(Extracted entries Opens)

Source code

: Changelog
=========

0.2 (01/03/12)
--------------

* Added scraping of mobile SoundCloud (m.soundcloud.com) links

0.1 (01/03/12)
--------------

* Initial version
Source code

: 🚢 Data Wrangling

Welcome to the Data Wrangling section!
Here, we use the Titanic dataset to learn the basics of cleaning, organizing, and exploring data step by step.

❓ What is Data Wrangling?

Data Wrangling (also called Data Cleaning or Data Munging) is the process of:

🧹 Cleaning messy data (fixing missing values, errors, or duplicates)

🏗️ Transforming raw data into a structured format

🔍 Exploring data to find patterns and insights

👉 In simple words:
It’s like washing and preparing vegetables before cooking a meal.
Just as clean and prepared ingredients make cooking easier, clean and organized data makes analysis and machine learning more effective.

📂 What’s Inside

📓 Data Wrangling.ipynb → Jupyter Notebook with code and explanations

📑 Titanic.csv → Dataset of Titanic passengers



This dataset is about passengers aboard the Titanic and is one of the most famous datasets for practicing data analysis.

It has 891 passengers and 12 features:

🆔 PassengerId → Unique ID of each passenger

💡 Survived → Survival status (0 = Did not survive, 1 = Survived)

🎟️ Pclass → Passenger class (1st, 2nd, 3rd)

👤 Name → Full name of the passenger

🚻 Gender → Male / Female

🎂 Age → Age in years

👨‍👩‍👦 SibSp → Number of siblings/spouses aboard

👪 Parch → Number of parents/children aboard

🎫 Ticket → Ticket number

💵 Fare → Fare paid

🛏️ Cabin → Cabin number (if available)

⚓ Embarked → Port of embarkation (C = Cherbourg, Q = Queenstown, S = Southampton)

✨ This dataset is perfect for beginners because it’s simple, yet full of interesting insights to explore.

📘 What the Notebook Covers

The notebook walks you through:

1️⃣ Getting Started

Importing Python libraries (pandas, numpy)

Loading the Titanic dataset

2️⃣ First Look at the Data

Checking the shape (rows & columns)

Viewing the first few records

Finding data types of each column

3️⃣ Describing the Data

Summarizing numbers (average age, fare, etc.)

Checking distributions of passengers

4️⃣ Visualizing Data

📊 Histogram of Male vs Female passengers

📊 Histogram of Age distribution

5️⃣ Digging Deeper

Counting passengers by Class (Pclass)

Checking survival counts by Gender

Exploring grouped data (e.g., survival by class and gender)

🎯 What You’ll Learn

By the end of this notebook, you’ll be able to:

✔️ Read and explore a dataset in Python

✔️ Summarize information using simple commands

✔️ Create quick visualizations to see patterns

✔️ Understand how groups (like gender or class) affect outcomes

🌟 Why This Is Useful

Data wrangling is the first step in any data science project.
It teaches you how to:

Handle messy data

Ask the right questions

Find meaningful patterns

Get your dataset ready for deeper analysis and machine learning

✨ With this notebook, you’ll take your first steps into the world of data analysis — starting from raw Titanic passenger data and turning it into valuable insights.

(Extracted entries Closes)

◆ **Required action**: Copy out the records once more, with nothing altered.

◆ **Expected output**:
Source code

: Changelog
=========

0.2 (01/03/12)
--------------

* Added scraping of mobile SoundCloud (m.soundcloud.com) links

0.1 (01/03/12)
--------------

* Initial version
Source code

: 🚢 Data Wrangling

Welcome to the Data Wrangling section!
Here, we use the Titanic dataset to learn the basics of cleaning, organizing, and exploring data step by step.

❓ What is Data Wrangling?

Data Wrangling (also called Data Cleaning or Data Munging) is the process of:

🧹 Cleaning messy data (fixing missing values, errors, or duplicates)

🏗️ Transforming raw data into a structured format

🔍 Exploring data to find patterns and insights

👉 In simple words:
It’s like washing and preparing vegetables before cooking a meal.
Just as clean and prepared ingredients make cooking easier, clean and organized data makes analysis and machine learning more effective.

📂 What’s Inside

📓 Data Wrangling.ipynb → Jupyter Notebook with code and explanations

📑 Titanic.csv → Dataset of Titanic passengers



This dataset is about passengers aboard the Titanic and is one of the most famous datasets for practicing data analysis.

It has 891 passengers and 12 features:

🆔 PassengerId → Unique ID of each passenger

💡 Survived → Survival status (0 = Did not survive, 1 = Survived)

🎟️ Pclass → Passenger class (1st, 2nd, 3rd)

👤 Name → Full name of the passenger

🚻 Gender → Male / Female

🎂 Age → Age in years

👨‍👩‍👦 SibSp → Number of siblings/spouses aboard

👪 Parch → Number of parents/children aboard

🎫 Ticket → Ticket number

💵 Fare → Fare paid

🛏️ Cabin → Cabin number (if available)

⚓ Embarked → Port of embarkation (C = Cherbourg, Q = Queenstown, S = Southampton)

✨ This dataset is perfect for beginners because it’s simple, yet full of interesting insights to explore.

📘 What the Notebook Covers

The notebook walks you through:

1️⃣ Getting Started

Importing Python libraries (pandas, numpy)

Loading the Titanic dataset

2️⃣ First Look at the Data

Checking the shape (rows & columns)

Viewing the first few records

Finding data types of each column

3️⃣ Describing the Data

Summarizing numbers (average age, fare, etc.)

Checking distributions of passengers

4️⃣ Visualizing Data

📊 Histogram of Male vs Female passengers

📊 Histogram of Age distribution

5️⃣ Digging Deeper

Counting passengers by Class (Pclass)

Checking survival counts by Gender

Exploring grouped data (e.g., survival by class and gender)

🎯 What You’ll Learn

By the end of this notebook, you’ll be able to:

✔️ Read and explore a dataset in Python

✔️ Summarize information using simple commands

✔️ Create quick visualizations to see patterns

✔️ Understand how groups (like gender or class) affect outcomes

🌟 Why This Is Useful

Data wrangling is the first step in any data science project.
It teaches you how to:

Handle messy data

Ask the right questions

Find meaningful patterns

Get your dataset ready for deeper analysis and machine learning

✨ With this notebook, you’ll take your first steps into the world of data analysis — starting from raw Titanic passenger data and turning it into valuable insights.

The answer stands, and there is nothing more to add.